On the other hand, another interesting dataset is the speech dialogues between the pilot and ATCO, where any operational instruction given along the flight is recorded.

What about aircraft monitoring datasets?

Without a doubt, the most valuable data source that explains how an aircraft behaves during the flight is Flight Data Monitoring (FDM). This data source is very rich and precise, recording eight measures per second for hundreds of sensors (speed, flaps, angles, etc.) installed in the plane. FDM is mainly used by airline safety departments as a forensic tool, since it has to be extracted from the aircraft, decoded and loaded onto their platform to uncover potential safety occurrences. In fact, these safety occurrence reports are a very valuable dataset to prevent severe incidents from happening.

Another popular data source is space vectors, also known as Automatic Dependent Surveillance – Broadcast (ADS-B). ADS-B is a surveillance technology in which an aircraft determines its position via satellite navigation and periodically broadcasts it to antennas installed on ground stations. However, because signal has to be captured, the quality of the data depends on how many antennae are monitoring the airspace. A lack of receivers might produce jumps in the trajectory when aircraft fly over isolated regions. The Air Traffic Control Radar Beacon System (ATCRBS orRADAR track) is a system used by ATCs to enhance surveillance radar monitoring and separation of air traffic. When aircraft is near the ground, the position accuracy of these radar falls down. A-SMGCS (Advanced Surface Movement Guidance & Control System) is a system providing routing, guidance and surveillance for the ATC within the aerodrome visibility operational level (AVOL), which provides a more precise position measurement.

Furthermore, another interesting dataset is noise profiles, which works similarly to ADS-B, where antennae measure the noise produced by an aircraft in decibels (dB). Studies around this dataset aim to decrease the acoustic pollution generated by aircraft within a geographic area

Last but not least, maintenance reports are another good dataset that describe any issue detected in aircraft architecture. Moreover, part replacements are recorded, which allows research into predictive maintenance and helps forecast aircraft life-cycle.

What about flight contextual data generated by external sources?

Definitely yes, this is the biggest group. Multiple datasets contribute to flight context. All these data sources come from outside aircraft but are directly linked to flight performance.
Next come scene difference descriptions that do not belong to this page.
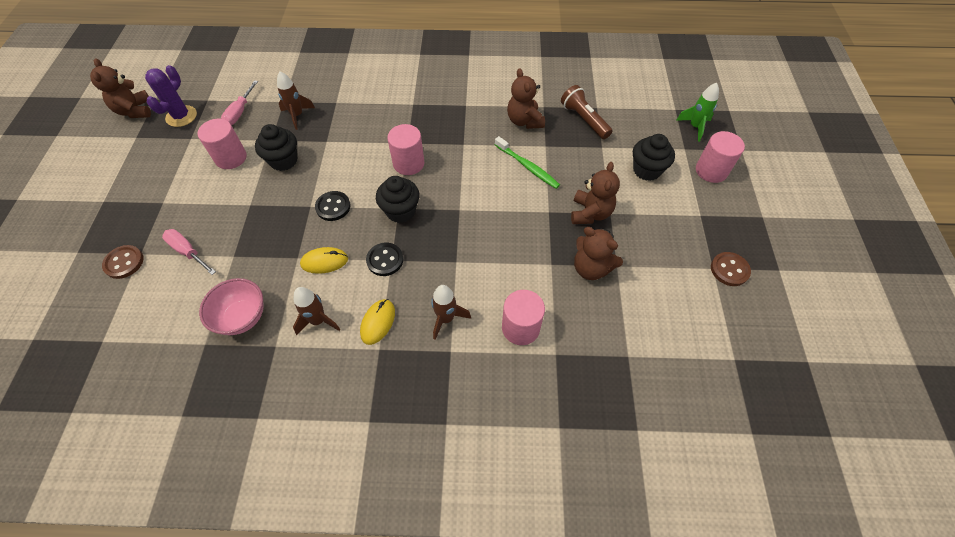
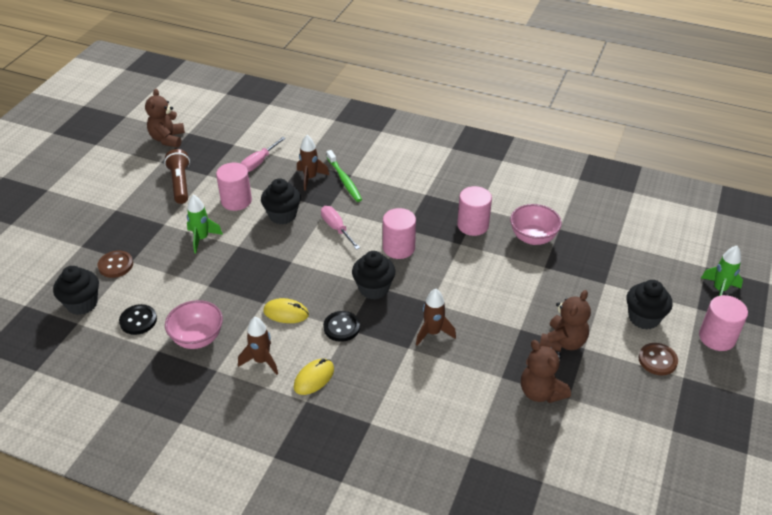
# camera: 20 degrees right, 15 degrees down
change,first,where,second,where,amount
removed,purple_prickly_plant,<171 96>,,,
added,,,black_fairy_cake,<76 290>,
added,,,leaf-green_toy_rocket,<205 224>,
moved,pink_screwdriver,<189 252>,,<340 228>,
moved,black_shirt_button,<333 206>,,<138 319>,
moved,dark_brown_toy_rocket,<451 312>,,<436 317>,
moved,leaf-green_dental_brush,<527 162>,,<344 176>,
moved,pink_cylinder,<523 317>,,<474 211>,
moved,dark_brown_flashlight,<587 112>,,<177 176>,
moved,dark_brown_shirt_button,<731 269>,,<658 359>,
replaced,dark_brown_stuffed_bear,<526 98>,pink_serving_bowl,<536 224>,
Flight Plans are the most popular dataset, which describes static information about the flight such as departure/arrival airports, airline, aircraft type, scheduled and actual times for departure and arrival, among others. These flight plans can be updated due to regulations, which may impact the route followed by the plane, departure times, etc., but we won’t go too deep into this dataset for simplicity’s sake.

Meteorological conditions around airports and paths en-route contribute a lot to the flight context. METAR is probably the most popular weather data source, having measurements on temperature, wind, etc. for each airport every 30 minutes. Regarding en-route weather, SIGMET is another public data source that categorizes weather events using polygon. NOAA dataset provides a worldwide grid, measuring temperature and wind for global warming purposes. More useful complementary datasets could be SODAR or WMA for wind profiles and SNOWTAM for runway snow metrics.

Terrain mapping and abnormal altitude spots is also important for avoiding ground proximity warnings. NOTAM is a log dataset that contains particular events happening around TMA (i.e buildings, military operations, etc). Also, the GEO dataset provides altitudes over maps for a given coordinates pair.

Conclusion

In this post, we have described many datasets in aviation. Though we probably haven’t covered them all,  a data scientist could have a clear idea on which data is available in the industry by reading this compendium. Most data sources described are private and belong to airlines, airports or ANSPs. Applying data-mining techniques over these aviation datasets would surely improve passenger experiences or air traffic performance, or perhaps even minimize environmental impacts and the amount of safety occurrences.